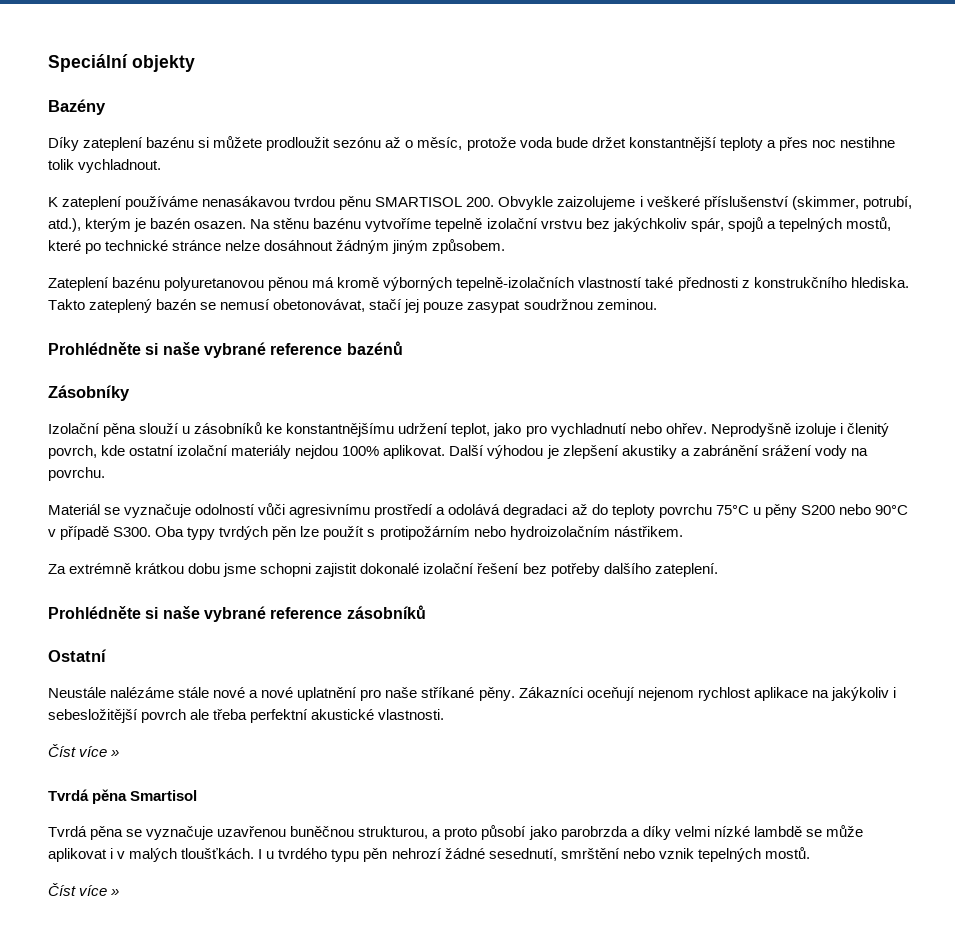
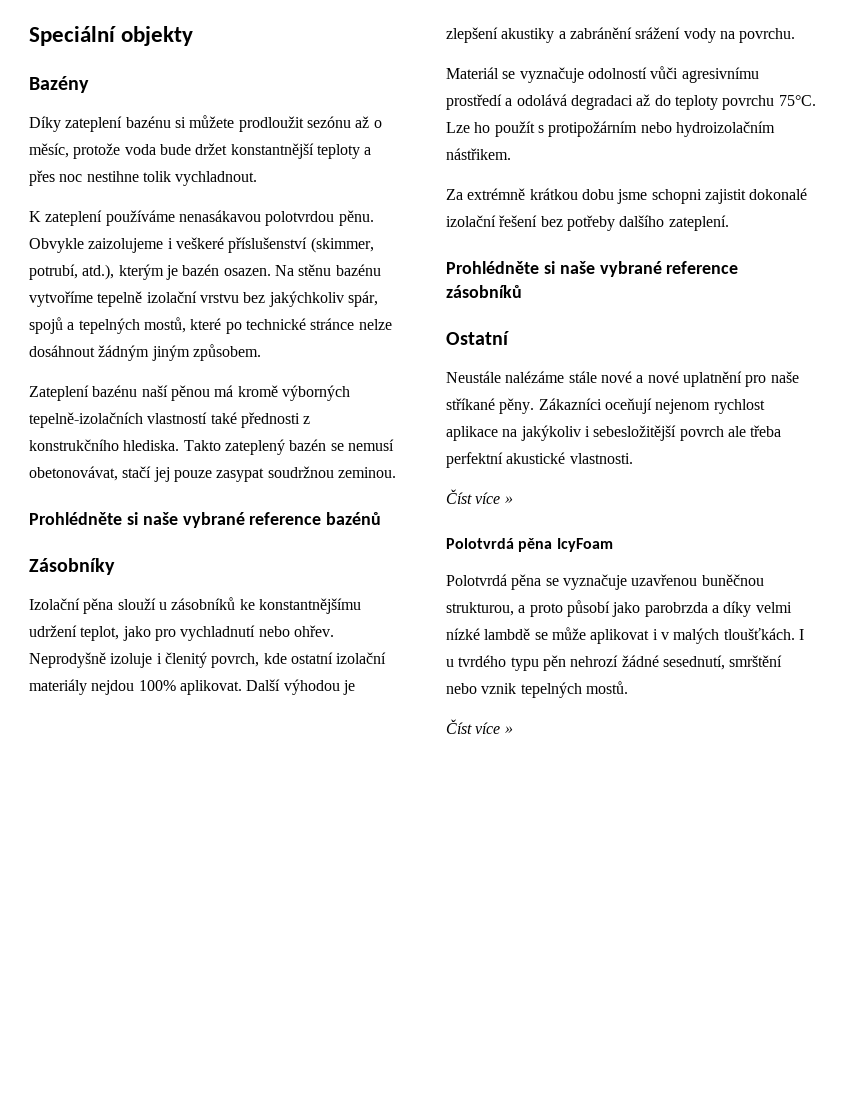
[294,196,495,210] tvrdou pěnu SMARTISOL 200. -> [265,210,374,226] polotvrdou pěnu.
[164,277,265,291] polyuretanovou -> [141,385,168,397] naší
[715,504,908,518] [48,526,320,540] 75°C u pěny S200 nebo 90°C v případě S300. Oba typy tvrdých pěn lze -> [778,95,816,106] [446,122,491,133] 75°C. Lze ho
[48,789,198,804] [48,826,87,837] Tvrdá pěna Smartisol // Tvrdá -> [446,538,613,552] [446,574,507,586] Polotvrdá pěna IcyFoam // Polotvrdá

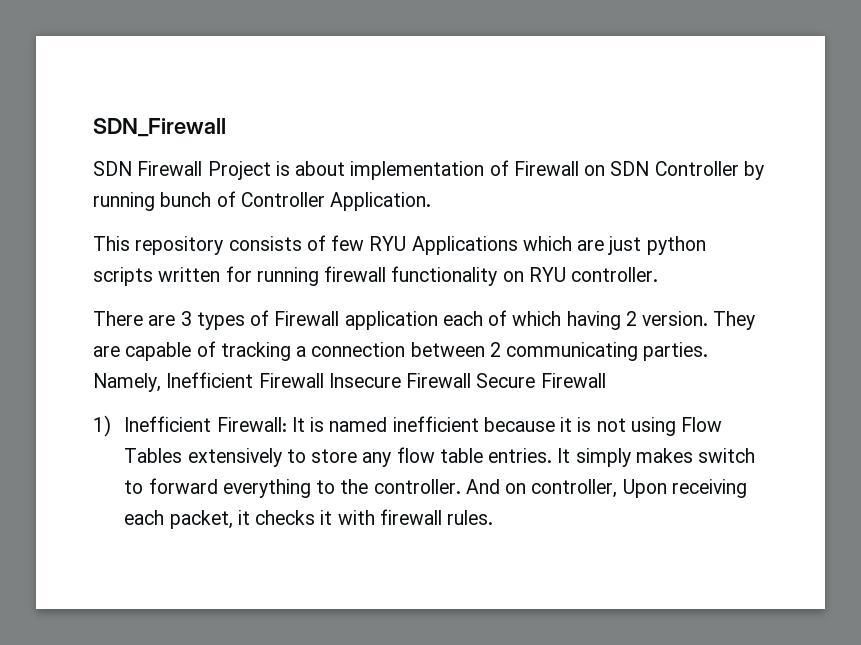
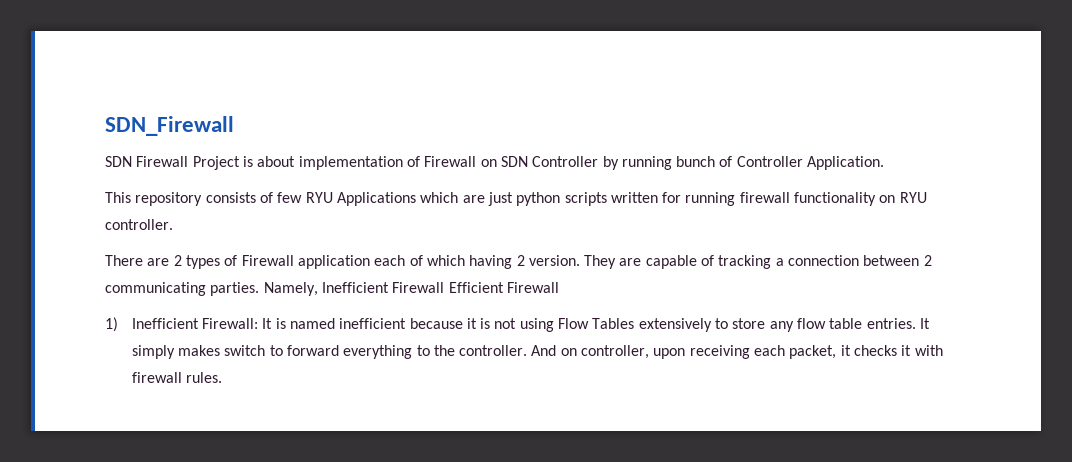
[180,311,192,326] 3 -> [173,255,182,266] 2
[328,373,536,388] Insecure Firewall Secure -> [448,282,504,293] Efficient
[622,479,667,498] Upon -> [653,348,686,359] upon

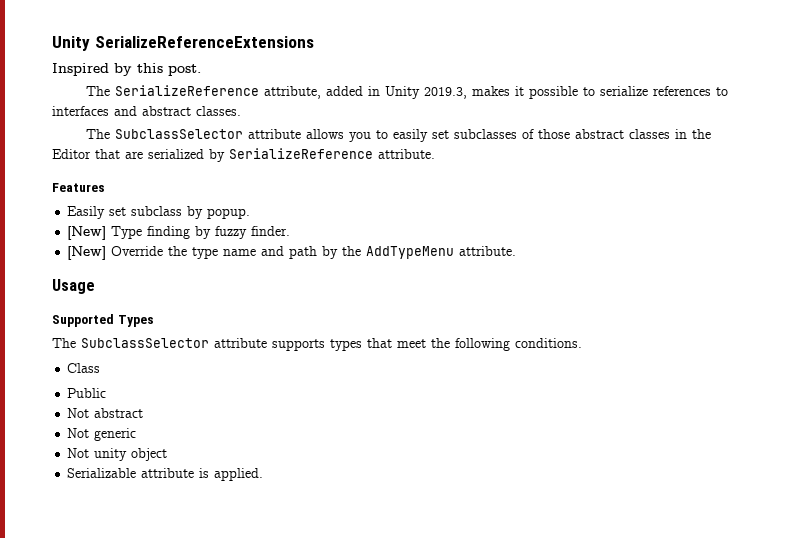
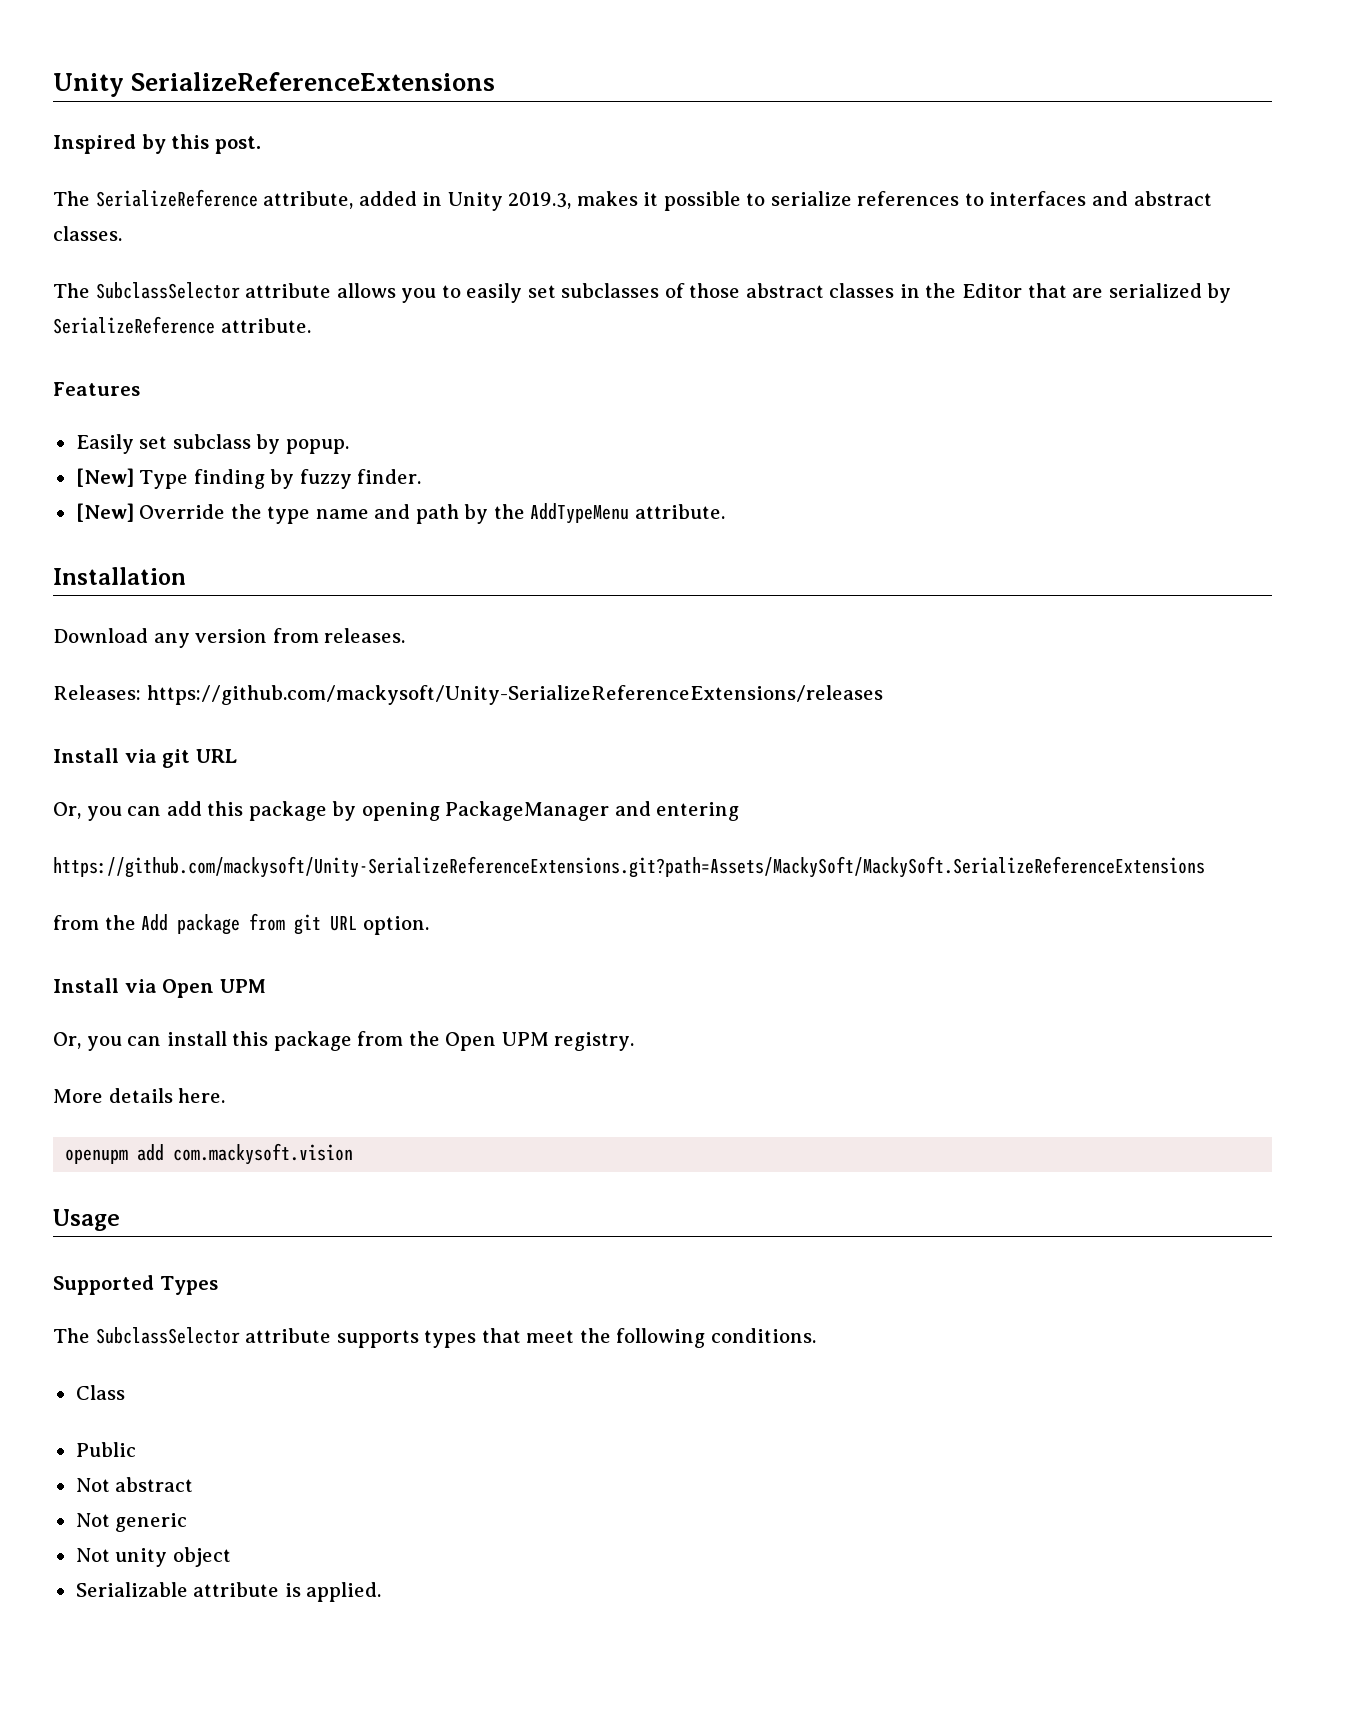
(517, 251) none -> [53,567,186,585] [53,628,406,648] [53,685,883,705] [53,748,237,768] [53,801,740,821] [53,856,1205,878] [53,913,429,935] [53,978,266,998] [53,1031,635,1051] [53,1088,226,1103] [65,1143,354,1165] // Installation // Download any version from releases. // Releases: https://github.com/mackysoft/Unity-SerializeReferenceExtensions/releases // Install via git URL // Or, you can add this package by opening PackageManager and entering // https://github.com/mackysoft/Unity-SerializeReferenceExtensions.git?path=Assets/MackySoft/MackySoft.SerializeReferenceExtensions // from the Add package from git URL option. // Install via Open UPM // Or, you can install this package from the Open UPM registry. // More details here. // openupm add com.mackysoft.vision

· · · · · · ·

▶ Brief: Go back to the listing above. Copy word for word the lines from the one with "[180,311,192,326] 3 -> [173,255,182,266] 2" through the one with "[622,479,667,498] Upon ->", and nothing more.

▶ Expected answer:
[180,311,192,326] 3 -> [173,255,182,266] 2
[328,373,536,388] Insecure Firewall Secure -> [448,282,504,293] Efficient
[622,479,667,498] Upon -> [653,348,686,359] upon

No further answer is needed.